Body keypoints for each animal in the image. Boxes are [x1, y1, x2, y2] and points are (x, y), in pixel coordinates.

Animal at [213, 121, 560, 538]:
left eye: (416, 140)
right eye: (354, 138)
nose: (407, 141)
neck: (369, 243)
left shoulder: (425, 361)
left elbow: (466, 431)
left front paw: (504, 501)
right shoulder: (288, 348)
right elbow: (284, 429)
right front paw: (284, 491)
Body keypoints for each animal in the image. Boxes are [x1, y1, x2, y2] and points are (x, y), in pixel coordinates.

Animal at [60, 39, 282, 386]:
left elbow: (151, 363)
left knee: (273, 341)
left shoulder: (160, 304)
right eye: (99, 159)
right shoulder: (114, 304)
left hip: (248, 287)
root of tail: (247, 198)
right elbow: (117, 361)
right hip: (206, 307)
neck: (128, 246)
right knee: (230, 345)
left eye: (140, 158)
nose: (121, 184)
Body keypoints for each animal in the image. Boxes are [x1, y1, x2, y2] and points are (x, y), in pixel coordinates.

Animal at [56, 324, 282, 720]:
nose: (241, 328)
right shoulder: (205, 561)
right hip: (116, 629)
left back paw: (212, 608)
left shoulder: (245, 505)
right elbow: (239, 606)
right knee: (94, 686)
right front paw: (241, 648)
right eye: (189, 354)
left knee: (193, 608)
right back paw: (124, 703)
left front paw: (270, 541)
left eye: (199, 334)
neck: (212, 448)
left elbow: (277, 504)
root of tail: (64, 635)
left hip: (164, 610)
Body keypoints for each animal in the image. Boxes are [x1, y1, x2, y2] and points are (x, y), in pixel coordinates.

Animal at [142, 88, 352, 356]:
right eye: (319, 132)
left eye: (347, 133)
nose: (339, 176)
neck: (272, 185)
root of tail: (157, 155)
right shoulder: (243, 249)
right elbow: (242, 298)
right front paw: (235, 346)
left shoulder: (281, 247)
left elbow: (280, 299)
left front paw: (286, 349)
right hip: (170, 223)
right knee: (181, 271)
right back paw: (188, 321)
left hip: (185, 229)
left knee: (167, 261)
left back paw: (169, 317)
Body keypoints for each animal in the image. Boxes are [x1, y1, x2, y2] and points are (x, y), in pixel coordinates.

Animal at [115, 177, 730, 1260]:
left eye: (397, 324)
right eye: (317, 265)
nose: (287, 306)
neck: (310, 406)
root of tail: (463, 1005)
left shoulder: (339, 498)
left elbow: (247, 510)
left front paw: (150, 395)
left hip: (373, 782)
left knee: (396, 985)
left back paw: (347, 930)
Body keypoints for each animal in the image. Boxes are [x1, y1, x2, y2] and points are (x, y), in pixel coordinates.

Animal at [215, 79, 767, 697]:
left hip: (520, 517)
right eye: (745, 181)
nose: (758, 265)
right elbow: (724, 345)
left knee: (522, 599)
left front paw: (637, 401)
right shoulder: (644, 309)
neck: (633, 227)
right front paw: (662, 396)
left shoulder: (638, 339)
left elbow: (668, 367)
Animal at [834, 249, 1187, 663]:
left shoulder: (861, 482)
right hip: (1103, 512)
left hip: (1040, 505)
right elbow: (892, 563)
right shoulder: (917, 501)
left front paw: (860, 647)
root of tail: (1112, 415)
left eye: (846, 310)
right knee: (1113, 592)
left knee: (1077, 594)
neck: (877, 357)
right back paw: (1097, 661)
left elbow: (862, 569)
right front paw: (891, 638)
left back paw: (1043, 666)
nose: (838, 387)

= = = = = = =

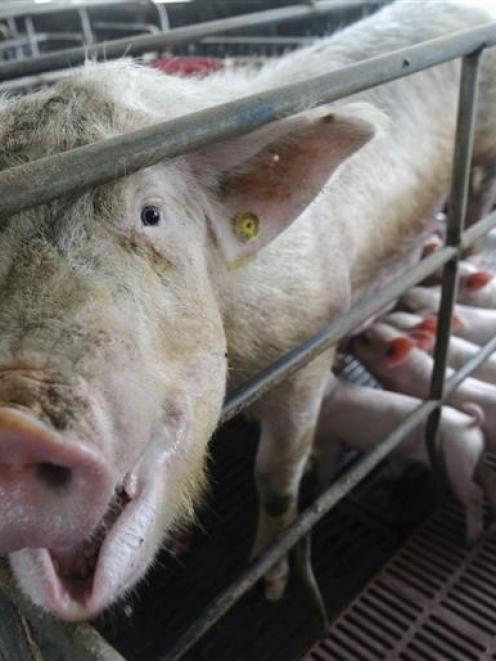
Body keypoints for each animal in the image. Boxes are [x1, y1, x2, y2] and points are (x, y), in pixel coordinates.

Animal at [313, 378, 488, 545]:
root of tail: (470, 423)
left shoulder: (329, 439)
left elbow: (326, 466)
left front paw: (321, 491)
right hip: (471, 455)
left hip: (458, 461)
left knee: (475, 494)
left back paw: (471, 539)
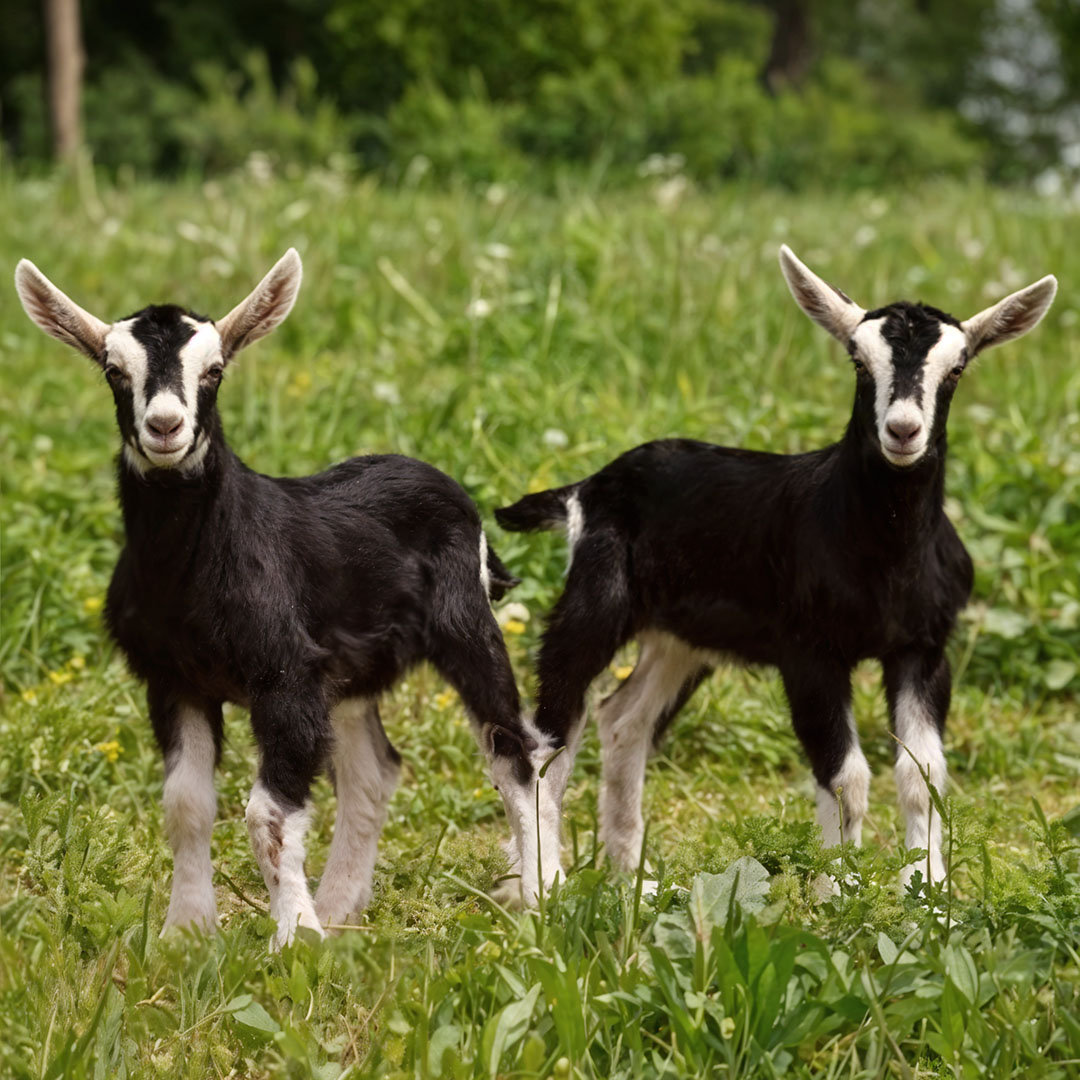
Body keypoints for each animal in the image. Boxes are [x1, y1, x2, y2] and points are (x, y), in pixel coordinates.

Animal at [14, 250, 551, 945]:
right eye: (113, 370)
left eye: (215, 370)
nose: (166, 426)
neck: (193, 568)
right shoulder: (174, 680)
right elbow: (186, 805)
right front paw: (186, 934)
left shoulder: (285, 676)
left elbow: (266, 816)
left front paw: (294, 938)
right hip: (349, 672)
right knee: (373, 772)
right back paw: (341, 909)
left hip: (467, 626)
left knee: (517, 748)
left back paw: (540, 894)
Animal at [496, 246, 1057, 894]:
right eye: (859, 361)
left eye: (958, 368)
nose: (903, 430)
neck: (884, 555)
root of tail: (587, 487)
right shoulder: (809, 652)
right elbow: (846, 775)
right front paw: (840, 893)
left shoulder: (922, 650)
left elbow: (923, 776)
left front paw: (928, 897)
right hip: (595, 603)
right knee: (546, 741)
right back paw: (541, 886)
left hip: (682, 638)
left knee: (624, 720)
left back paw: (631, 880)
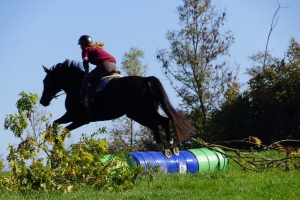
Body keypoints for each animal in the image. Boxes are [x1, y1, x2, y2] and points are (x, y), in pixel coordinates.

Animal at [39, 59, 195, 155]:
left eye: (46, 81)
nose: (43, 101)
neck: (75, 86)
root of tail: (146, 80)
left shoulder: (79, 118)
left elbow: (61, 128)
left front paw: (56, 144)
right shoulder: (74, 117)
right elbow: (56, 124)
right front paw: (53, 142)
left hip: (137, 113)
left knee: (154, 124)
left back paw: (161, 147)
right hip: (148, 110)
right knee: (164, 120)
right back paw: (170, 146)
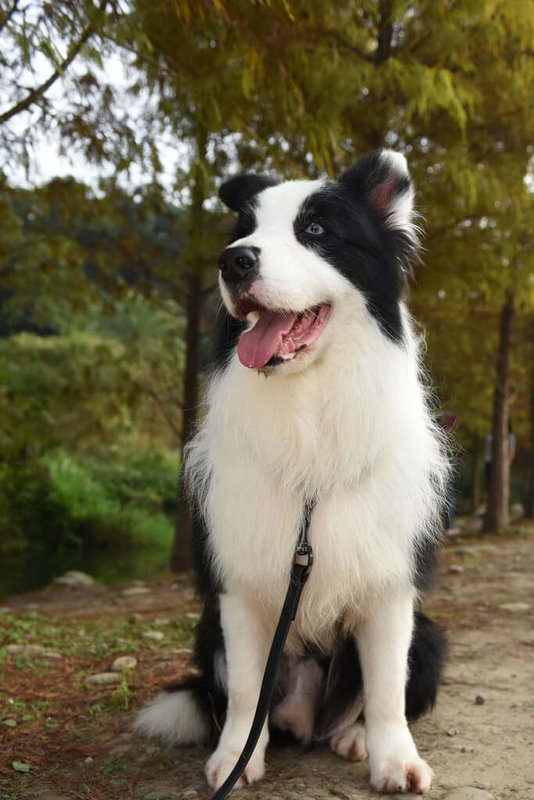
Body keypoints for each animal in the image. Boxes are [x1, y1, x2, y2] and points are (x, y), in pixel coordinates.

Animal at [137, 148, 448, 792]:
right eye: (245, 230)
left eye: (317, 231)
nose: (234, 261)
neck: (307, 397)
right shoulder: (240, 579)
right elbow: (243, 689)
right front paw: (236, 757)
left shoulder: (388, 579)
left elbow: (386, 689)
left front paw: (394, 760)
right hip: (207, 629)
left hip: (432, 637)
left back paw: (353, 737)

= = = = = = =

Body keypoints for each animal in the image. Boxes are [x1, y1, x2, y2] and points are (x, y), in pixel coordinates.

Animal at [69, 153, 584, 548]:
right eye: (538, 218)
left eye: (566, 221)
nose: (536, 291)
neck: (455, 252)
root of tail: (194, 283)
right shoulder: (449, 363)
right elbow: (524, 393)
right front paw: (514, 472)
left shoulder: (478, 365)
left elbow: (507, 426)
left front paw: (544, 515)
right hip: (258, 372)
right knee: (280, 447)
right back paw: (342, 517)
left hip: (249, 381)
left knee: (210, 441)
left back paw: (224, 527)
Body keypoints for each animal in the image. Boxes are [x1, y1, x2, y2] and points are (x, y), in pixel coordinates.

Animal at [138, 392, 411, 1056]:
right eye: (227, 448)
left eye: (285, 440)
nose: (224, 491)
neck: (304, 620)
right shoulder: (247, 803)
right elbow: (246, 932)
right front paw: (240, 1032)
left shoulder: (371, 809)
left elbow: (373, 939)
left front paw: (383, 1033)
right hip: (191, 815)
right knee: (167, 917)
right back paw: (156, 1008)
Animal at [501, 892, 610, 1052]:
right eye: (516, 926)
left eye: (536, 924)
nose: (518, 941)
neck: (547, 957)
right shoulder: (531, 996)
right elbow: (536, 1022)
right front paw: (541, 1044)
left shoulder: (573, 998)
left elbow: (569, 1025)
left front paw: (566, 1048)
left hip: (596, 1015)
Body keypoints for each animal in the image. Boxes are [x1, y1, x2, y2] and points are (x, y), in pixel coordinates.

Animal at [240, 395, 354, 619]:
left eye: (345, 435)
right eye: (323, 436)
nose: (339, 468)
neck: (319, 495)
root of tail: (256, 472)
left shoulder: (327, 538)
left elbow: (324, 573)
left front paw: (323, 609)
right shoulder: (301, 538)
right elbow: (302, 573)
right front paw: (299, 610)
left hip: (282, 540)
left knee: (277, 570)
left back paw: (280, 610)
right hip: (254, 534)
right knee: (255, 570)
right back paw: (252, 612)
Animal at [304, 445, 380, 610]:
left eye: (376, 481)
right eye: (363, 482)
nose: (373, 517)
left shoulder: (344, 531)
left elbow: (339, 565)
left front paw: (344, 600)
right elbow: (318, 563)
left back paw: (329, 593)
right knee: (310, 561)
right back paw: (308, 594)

= = = = = = =

| Exercise details |
From the listing above, output exactly the run of lines that starts with the line containing "right elbow: (56, 124)" and ends with the line containing "right back paw: (170, 146)".

| Exercise response |
right elbow: (56, 124)
right front paw: (53, 142)
left hip: (137, 113)
left knee: (154, 124)
left back paw: (161, 147)
right hip: (148, 110)
right knee: (164, 120)
right back paw: (170, 146)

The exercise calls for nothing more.